Graveyard | Teen Ink

Graveyard

October 17, 2010
By futurprez SILVER, Brooklyn, New York
futurprez SILVER, Brooklyn, New York
5 articles 0 photos 7 comments

Favorite Quote:
If you choose not to decide, you still have made a choice.
-Geddy Lee


Headstones in a graveyard are more than mere markers. They speak to each other as if they’re part of a secret, exclusive club. The trees make ghost sounds in the wind as if the dead are not really dead, as if they’re floating among the stones, daring you to speak to them, to feel them. The grass is always crunchy as you step on it, as if groaning, telling you to go away, take your weight, the burden, the grief you are carrying and walk somewhere else. The graves are set up in plots like a grid, all evenly spaced, as if the dead are claustrophobic, as if they need their space. The moon casts an eerie glow, placing the seemingly endless field of graves in spectral shadow. The graveyard has only two colors, that of the living and that of the dead, graves and grass. One vibrant, one mute. The stars don’t shine above as if afraid they will lose their light by hanging over the dead. Or maybe the dead already stole their light, using it as energy to fuel the ghost song of the trees.

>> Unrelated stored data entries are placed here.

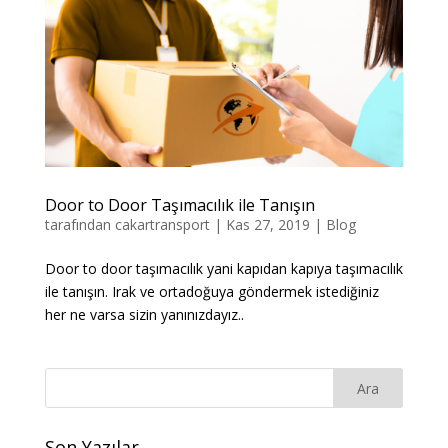
Door to Door Taşımacılık ile Tanışın
tarafından
cakartransport
|
Kas 27, 2019
|
Blog
Door to door taşımacılık yani kapıdan kapıya taşımacılık
ile tanışın. Irak ve ortadoğuya göndermek istediğiniz
her ne varsa sizin yanınızdayız..
Son Yazılar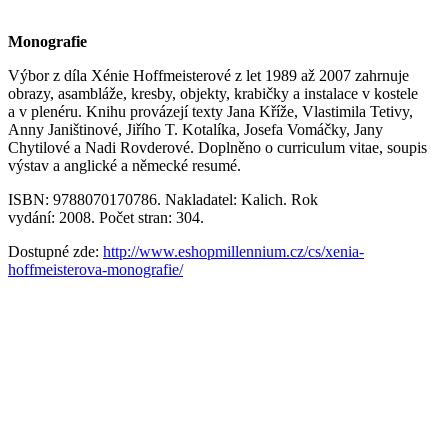
Monografie
Výbor z díla Xénie Hoffmeisterové z let 1989 až 2007 zahrnuje
obrazy, asambláže, kresby, objekty, krabičky a instalace v kostele
a v plenéru. Knihu provázejí texty Jana Kříže, Vlastimila Tetivy,
Anny Janištinové, Jiřího T. Kotalíka, Josefa Vomáčky, Jany
Chytilové a Nadi Rovderové. Doplněno o curriculum vitae, soupis
výstav a anglické a německé resumé.
ISBN: 9788070170786. Nakladatel: Kalich. Rok
vydání: 2008. Počet stran: 304.
Dostupné zde:
http://www.eshopmillennium.cz/cs/xenia-
hoffmeisterova-monografie/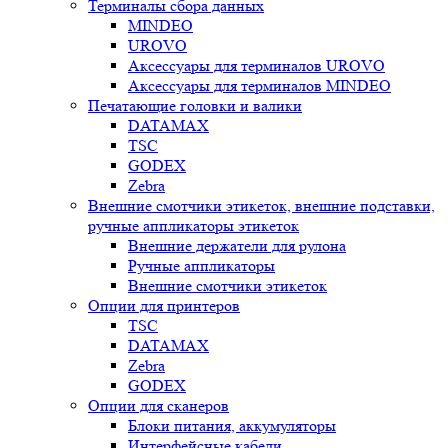
Терминалы сбора данных
MINDEO
UROVO
Аксессуары для терминалов UROVO
Аксессуары для терминалов MINDEO
Печатающие головки и валики
DATAMAX
TSC
GODEX
Zebra
Внешние смотчики этикеток, внешние подставки,
ручные аппликаторы этикеток
Внешние держатели для рулона
Ручные аппликаторы
Внешние смотчики этикеток
Опции для принтеров
TSC
DATAMAX
Zebra
GODEX
Опции для сканеров
Блоки питания, аккумуляторы
Интерфейсные кабели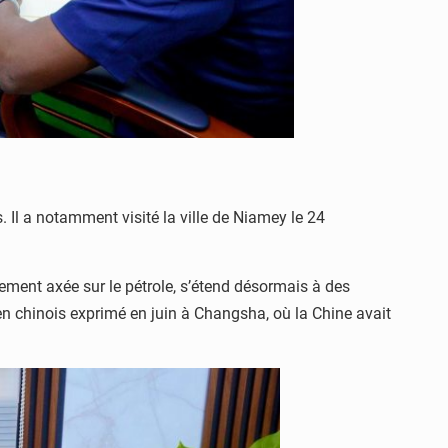
 Il a notamment visité la ville de Niamey le 24
ement axée sur le pétrole, s’étend désormais à des
tien chinois exprimé en juin à Changsha, où la Chine avait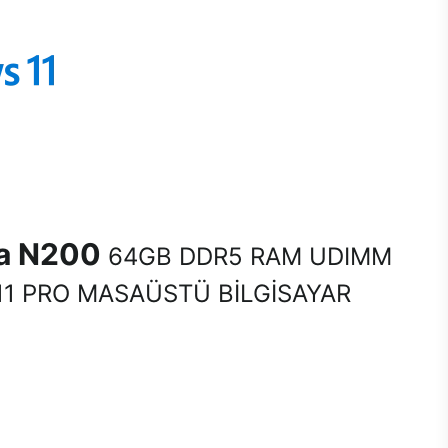
na N200
64GB DDR5 RAM UDIMM
1 PRO MASAÜSTÜ BİLGİSAYAR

I walked down the main path, numb, taking it all in. The broken, rusted fence I passed at the entrance seemed like an omen. Some of the headstones I passed had wreaths or bouquets of flowers adorning them. I felt a stab of guilt, momentarily sad that I hadn’t brought flowers of my own. Then I kicked myself internally. Did I think Carla’s grave needed my flowers? She was dead. She couldn’t possibly care if I put flowers on her grave. H***, she couldn’t care at all. So why bother?

I found her headstone more easily than I thought I would. And when I got there, I didn’t know what to do. Talking seemed pointless. I mean she was dead. I started to wonder why I came. I hadn’t really put much thought into it. I was feeling a peculiar brand of lonely and like a magnetic pull, I was drawn here and before thought could get in the way, here I was.

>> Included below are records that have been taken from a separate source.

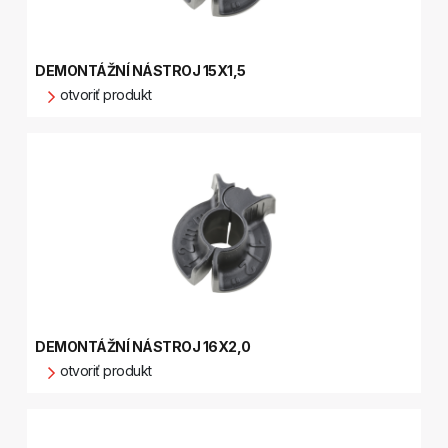
DEMONTÁŽNÍ NÁSTROJ 15X1,5
otvoriť produkt
DEMONTÁŽNÍ NÁSTROJ 16X2,0
otvoriť produkt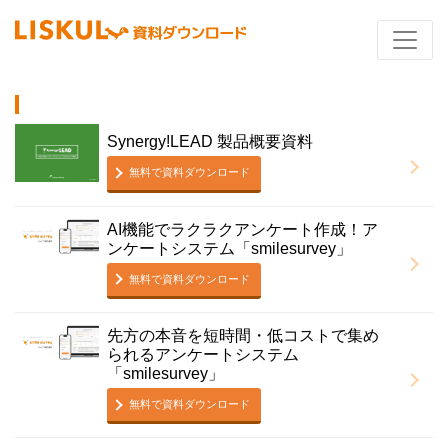
Synergy!LEAD 製品概要資料
無料で資料ダウンロード
AI機能でラクラクアンケート作成！ア
ンケートシステム「smilesurvey」
無料で資料ダウンロード
先方の本音を短時間・低コストで集め
られるアンケートシステム
「smilesurvey」
無料で資料ダウンロード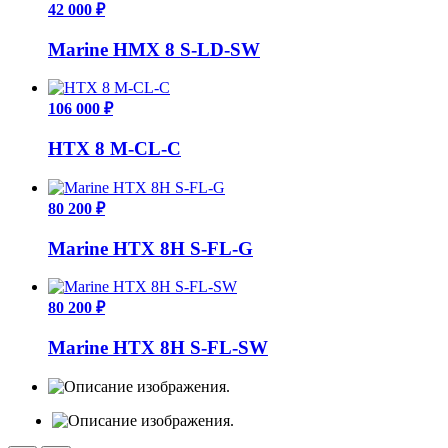
42 000 ₽
Marine HMX 8 S-LD-SW
106 000 ₽
HTX 8 M-CL-C
80 200 ₽
Marine HTX 8H S-FL-G
80 200 ₽
Marine HTX 8H S-FL-SW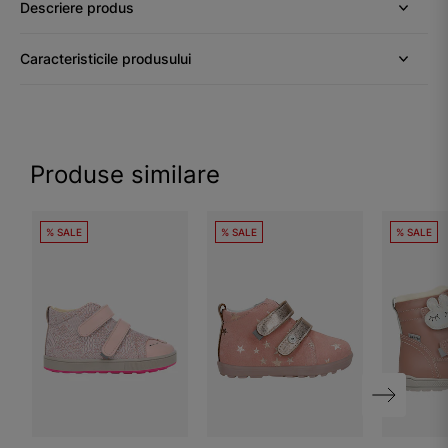
Descriere produs
Caracteristicile produsului
Produse similare
% SALE
% SALE
% SALE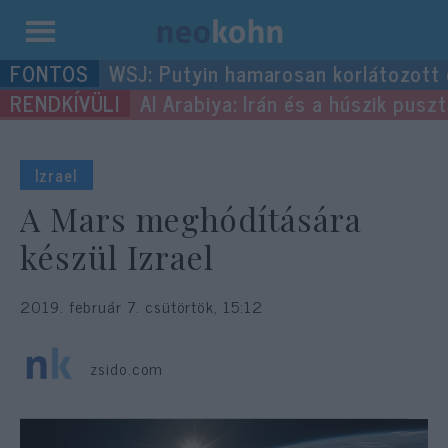
Kilépés
WSJ: Putyin hamarosan korlátozott
a
Al Arabiya: Irán és a húszik pus
tartalomba
Izrael
A Mars meghódítására
készül Izrael
2019. február 7. csütörtök, 15:12
zsido.com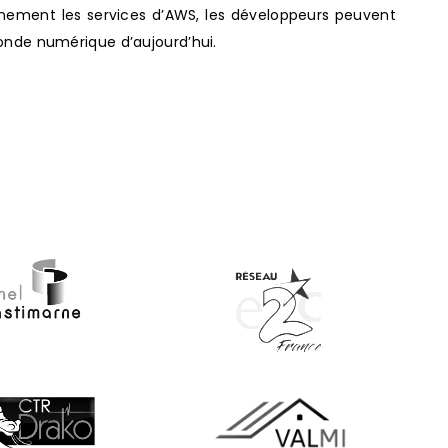
nement les services d’AWS, les développeurs peuvent
monde numérique d’aujourd’hui.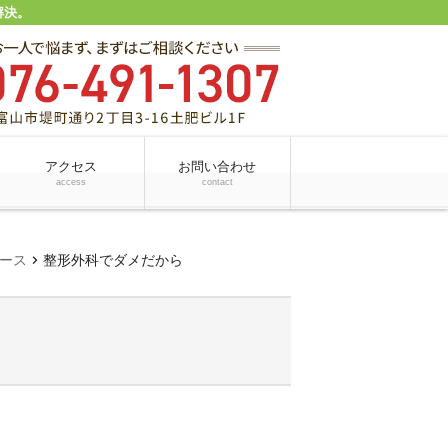
解決。
アクセス
お問い合わせ
access
contact
chevron_right
ース
整形外科でダメだから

I turned away from her grave, looking at some other headstones surrounding it. The one across from hers read:
Ella Stein
Beloved mother, grandmother
Aunt and wife
1929-2003
Reading this, I was overcome by a wave of fury. This woman lived past 50. She’s lived past 70. I looked at Carla’s stone. It read simply:
Carla Stell
Beloved daughter and friend
1993-2010
The anger festered. I turned and kicked Ella Stein’s stone. She got to see her grandchildren. Carla didn’t even make it to senior prom. I was glad it was dark. I didn’t think I would be able to handle the daylight. Everything seemed more intense at night, a little surreal even. The anger that had flare inside me like a living being had flared inside me only seconds ago suddenly subsided and I was overcome with intense sadness and loneliness. I sank down against Ella Stein’s stone and hugged my knees to my chest, facing Carla. Her headstone anyway. And as if something invaded me and took control of my brain, I started talking. I closed my eyes and tried to find a memory of Carla alive. I couldn’t. The picture of her charred, unmoving body was all I could see. I started to cry. Unlike the quiet, controlled crying with Mandy, this was wild and unrestrained. Sobs wracked my body. My shoulders shook violently as I allowed the pain and grief I was feeling take over my senses, consume me.